Change listing data

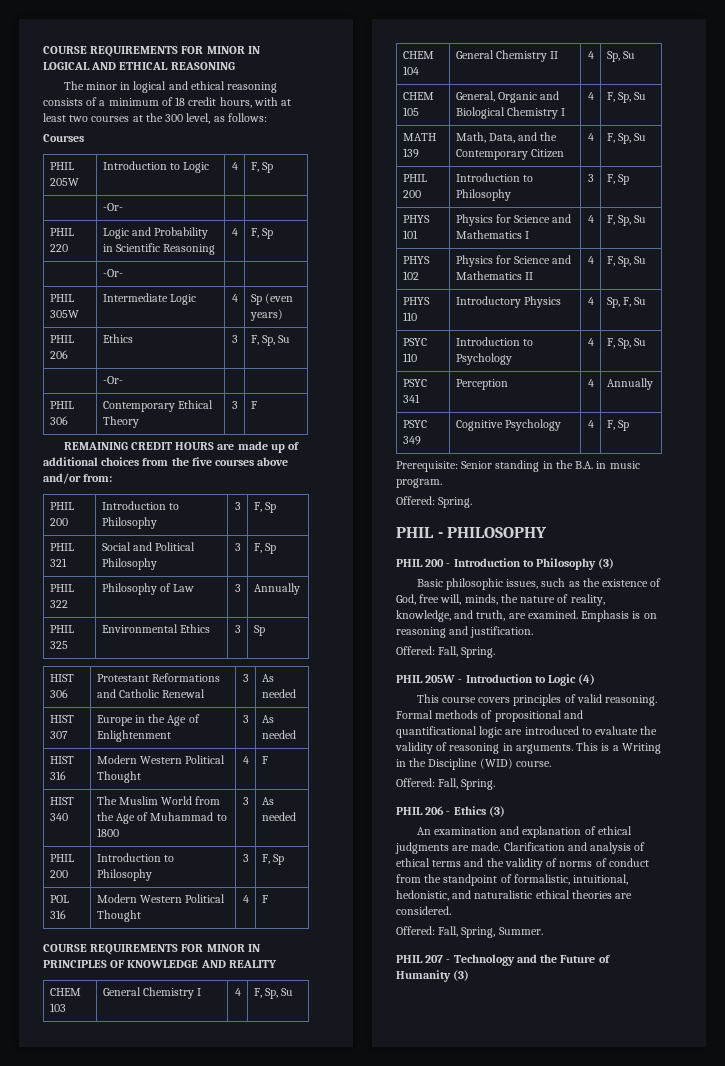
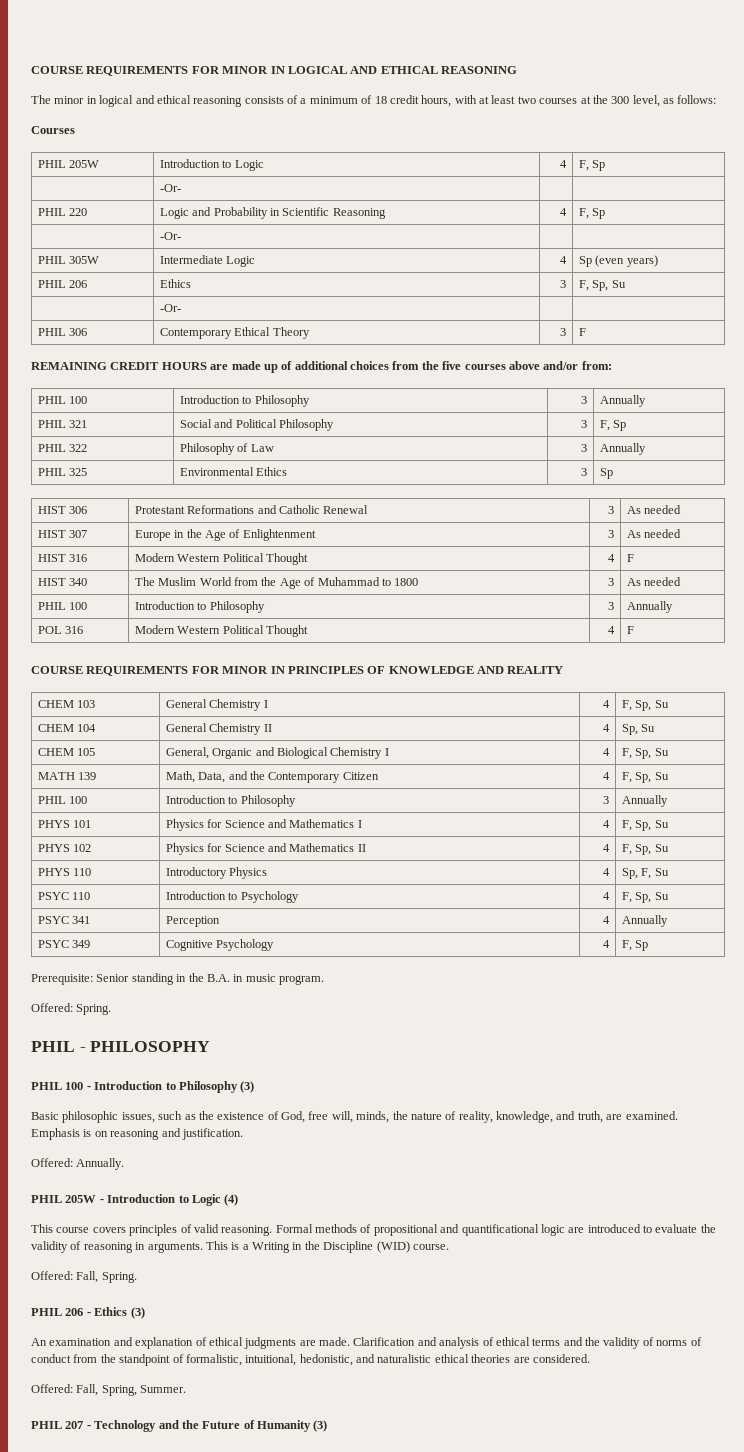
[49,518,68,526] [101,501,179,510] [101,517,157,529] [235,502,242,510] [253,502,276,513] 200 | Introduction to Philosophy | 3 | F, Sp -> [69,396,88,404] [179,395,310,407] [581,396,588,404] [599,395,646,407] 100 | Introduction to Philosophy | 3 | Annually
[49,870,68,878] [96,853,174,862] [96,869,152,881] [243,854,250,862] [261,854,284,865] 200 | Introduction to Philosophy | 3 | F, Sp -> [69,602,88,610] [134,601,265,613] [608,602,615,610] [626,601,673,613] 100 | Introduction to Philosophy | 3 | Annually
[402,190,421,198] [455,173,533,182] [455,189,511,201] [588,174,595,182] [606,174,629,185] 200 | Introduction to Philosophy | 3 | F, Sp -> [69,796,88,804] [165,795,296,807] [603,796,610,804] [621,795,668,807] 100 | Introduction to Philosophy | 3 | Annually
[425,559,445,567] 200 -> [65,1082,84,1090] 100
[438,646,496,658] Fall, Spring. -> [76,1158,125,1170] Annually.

**What the task asks**.
Repeat each line above exactly. The pictures stay out.

**Task solution**.
[49,518,68,526] [101,501,179,510] [101,517,157,529] [235,502,242,510] [253,502,276,513] 200 | Introduction to Philosophy | 3 | F, Sp -> [69,396,88,404] [179,395,310,407] [581,396,588,404] [599,395,646,407] 100 | Introduction to Philosophy | 3 | Annually
[49,870,68,878] [96,853,174,862] [96,869,152,881] [243,854,250,862] [261,854,284,865] 200 | Introduction to Philosophy | 3 | F, Sp -> [69,602,88,610] [134,601,265,613] [608,602,615,610] [626,601,673,613] 100 | Introduction to Philosophy | 3 | Annually
[402,190,421,198] [455,173,533,182] [455,189,511,201] [588,174,595,182] [606,174,629,185] 200 | Introduction to Philosophy | 3 | F, Sp -> [69,796,88,804] [165,795,296,807] [603,796,610,804] [621,795,668,807] 100 | Introduction to Philosophy | 3 | Annually
[425,559,445,567] 200 -> [65,1082,84,1090] 100
[438,646,496,658] Fall, Spring. -> [76,1158,125,1170] Annually.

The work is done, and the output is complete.